El primer indicio de setas relacionadas con la cocina aparece en unos textos sánscritos de hace más de 3.200 años; pero eso fue hace mucho y muy lejos. Más recientemente y más cerca, tenemos el testimonio de los griegos, muy aficionados a la micología, amén de ser los primeros (que sepamos) que cultivaron champiñones y describieron sus propiedades curativas, tal es el caso de Hipócrates (460-377 a.C.). Igualmente, los romanos disfrutaron de sus carnes y sus virtudes; pues, igual la empleaban como afrodisíaco o por sus propiedades curativas, ya por el placer de comerlas o por su letal veneno, cuyo caso más conocido -según algunas versiones, comenta el historiador Suetonio (70-160 d.C.)- es el envenenamiento de Claudio por su eunuco Haloto, catador de sus alimentos, a instancias de Agripina, su 'amante' sobrina y esposa, parece ser, al servirle un plato de setas entre las que había insertado la mortal amanita phaloides. Para que te fíes de la familia.

Durante la dominación musulmana se perdió prácticamente su recolección por el miedo atávico que le tenían los árabes a las setas; no obstante, han sido siempre un producto de temporada que, aunque muy sabrosas, no apartaban realmente calorías, pero sí resolvía razones menos prosaicas, el hambre. La tradición y esa afición innata del hombre a la recolección y a la caza han hecho que se siguiera recogiendo este manjar, para tomarlo en multitud de platos de carne, caza o verduras.

El restaurante Kábilas potencia uno de los productos naturales que ofrecen los frondosos bosques de la cuenca del Genal y alrededores. Por esos pagos con las primeras lluvias la gente sale al campo a recolectarlas. Cada vecino tiene sus rincones 'secretos' para cada tipo de seta, que guarda celosamente. Muchas de estas setas que huelen a bosque son compradas por Mercedes para su negocio; allí las limpian, trocean y congelan para poder surtirse prácticamente todo el año.

Cantidad y diversidad

La variedad y cantidad, es parte de su riqueza. Veamos algunas de las que puede encontrase en el potaje de hoy. La más exquisita es la yema de huevo (Amanita caesarea), llamada en otras zonas oronja, debiendo su nombre científico a que era -se dice- la preferida del César y, el popular, a la forma y color que tiene; sin embargo, en épocas de hambre fue empleada en la zona como sustitutivo de la carne para las ollas. En los chaparrales recolectan la chantarella (Cantharellus cibarius), también conocida por rebozuelo, cuerno de la abundancia o seta de San Juan. Su carne es abundante y tierna con un olor singular a albaricoque.
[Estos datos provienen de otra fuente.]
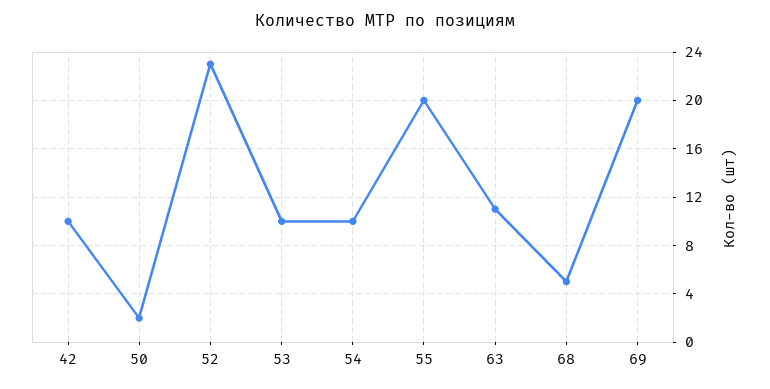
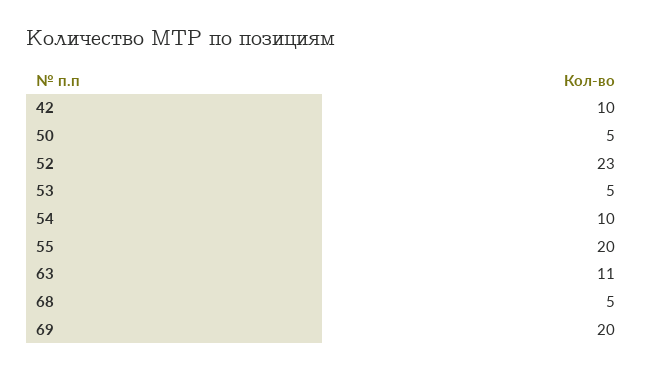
  {
    "42": 10,
-   "50": 2,
+   "50": 5,
    "52": 23,
-   "53": 10,
+   "53": 5,
    "54": 10,
    "55": 20,
    "63": 11,
    "68": 5,
    "69": 20
  }

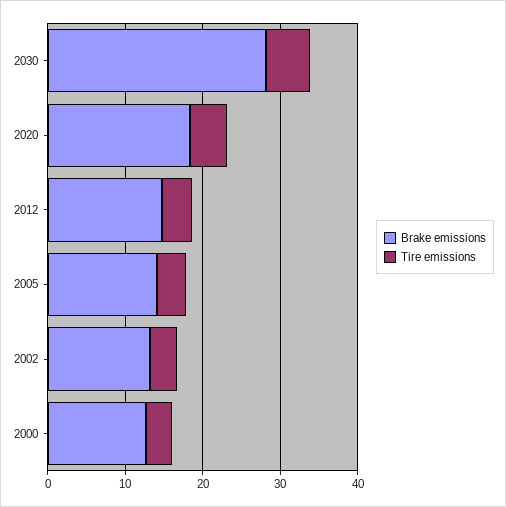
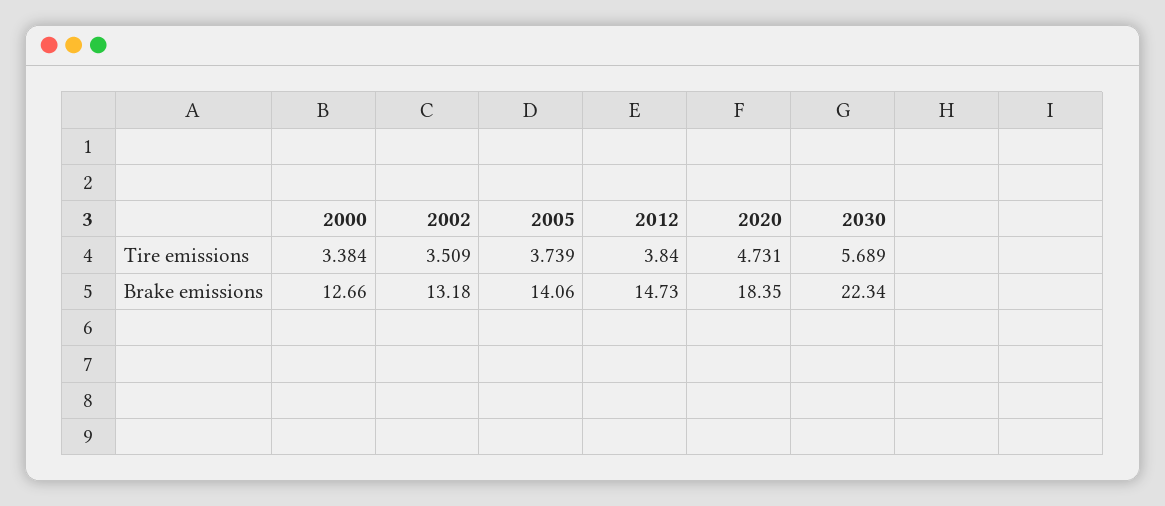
  {
    "Brake emissions": {
-     "2030": 28,
+     "2030": 22.34,
      "2020": 18.35,
      "2012": 14.73,
      "2005": 14.06,
      "2002": 13.18,
      "2000": 12.66
    },
    "Tire emissions": {
      "2030": 5.689,
      "2020": 4.731,
      "2012": 3.84,
      "2005": 3.739,
      "2002": 3.509,
      "2000": 3.384
    }
  }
Por los bosques de coníferas y pinos buscan los níscalos (Lactarius deliciosus) por su carne blancuzca, que se torna anaranjada como el jugo o leche que segrega, y su olor afrutado. Muy abundante son entre hayas y castaños los robustos boletos (Boletus edulis) con su esponjosa carne de sabor intenso y la seta de cardillo (Pleurotus eringii) compacta, de aroma penetrante, toques de humedad y aterciopelada en la boca, sin olvidar al estirado parasol (Lepiota gigante) con su tierna carne de aromas a nuez que se rebusca por los alcornocales y encinares. ¡Buen provecho!.